(EXERCISES TO COMPLETE)
a. Copy the hand dryer post word for word, from "I understand that" to "or look upset.".
b. Write the next part of the hand dryer post, picking up right after its last sentence.

(TEXT UNDER STUDY begins)

I was out for lunch earlier and went to wash my hands before eating. There was a mum and little girl, maybe about seven or eight, washing their hands at the same time as me. I heard mum tell the little girl that there were no paper towels and to just shake her hands dry. I went and used the hand dryer. Little girl jumped and mum shouted, actually shouted, at me to stop. I did and looked at her before asking if everything was ok. The mum told me that the little girl was scared of the noise and that I should have dried my hands on my clothes or waited for them to leave. She was really annoyed at me and my confusion and unwillingness to apologise seemed to make her angry.

I understand that she might have been scared of the noise but mum was completely overreacting by shouting at me and then having a go at me for not checking it was safe to use the dryer. If mum had asked me to stop I would have and maybe apologised to the little girl saying I didn't realise she would be frightened. Also she only jumped at the noise, she didn't cry or look upset.

(TEXT UNDER STUDY ends)
(EXTRACTED INFORMATION begins)

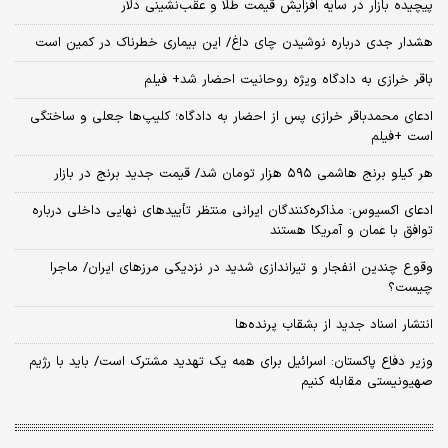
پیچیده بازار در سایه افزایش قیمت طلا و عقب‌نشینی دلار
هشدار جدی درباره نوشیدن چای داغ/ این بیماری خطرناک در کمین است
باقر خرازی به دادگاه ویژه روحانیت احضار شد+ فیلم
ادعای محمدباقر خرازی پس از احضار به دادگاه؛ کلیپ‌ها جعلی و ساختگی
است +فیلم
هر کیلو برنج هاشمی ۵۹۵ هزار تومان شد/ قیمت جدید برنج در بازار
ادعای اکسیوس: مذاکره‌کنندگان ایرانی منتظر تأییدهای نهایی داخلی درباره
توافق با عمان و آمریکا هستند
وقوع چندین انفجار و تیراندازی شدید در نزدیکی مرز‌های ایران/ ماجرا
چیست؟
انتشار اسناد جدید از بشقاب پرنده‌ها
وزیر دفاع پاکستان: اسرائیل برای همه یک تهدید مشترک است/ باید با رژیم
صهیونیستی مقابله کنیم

(EXTRACTED INFORMATION ends)
(EXTRACTED INFORMATION begins)

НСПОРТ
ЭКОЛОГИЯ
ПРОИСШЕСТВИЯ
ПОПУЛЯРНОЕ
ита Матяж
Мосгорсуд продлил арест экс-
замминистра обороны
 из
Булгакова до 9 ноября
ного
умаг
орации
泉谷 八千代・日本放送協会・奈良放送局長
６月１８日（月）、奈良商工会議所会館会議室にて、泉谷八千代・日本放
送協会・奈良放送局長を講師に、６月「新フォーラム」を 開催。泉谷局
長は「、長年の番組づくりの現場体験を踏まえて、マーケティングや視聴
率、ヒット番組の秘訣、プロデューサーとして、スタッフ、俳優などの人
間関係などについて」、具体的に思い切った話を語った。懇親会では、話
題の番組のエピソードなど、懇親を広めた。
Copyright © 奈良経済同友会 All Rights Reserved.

(EXTRACTED INFORMATION ends)

(RESPONSES BY TASK)
a.
I understand that she might have been scared of the noise but mum was completely overreacting by shouting at me and then having a go at me for not checking it was safe to use the dryer. If mum had asked me to stop I would have and maybe apologised to the little girl saying I didn't realise she would be frightened. Also she only jumped at the noise, she didn't cry or look upset.

b.
I just looked at this mum and asked her if she was being serious and then when she went off again I told her that I was going to dry my hands and suggested she left the toilets. I waited for them to leave before using the dryer again, although my hands were mostly dry by now, as I didn't want to scare the little girl.

Really though, who does that to a stranger in toilets? Was I being unreasonable to not apologise?

formerbabe Tue 21-Jul-15 16:20:38

My dd is absolutely terrified of hand dryers...she puts her hands over her ears and shuts her eyes when someone uses them. I always try to reassure her its just air blowing out to dry your hands and even though its loud its nothing to be scared of. I wouldn't dream of shouting at someone though...its perfectly reasonable behaviour to use one...I wouldn't have apologised if I was you.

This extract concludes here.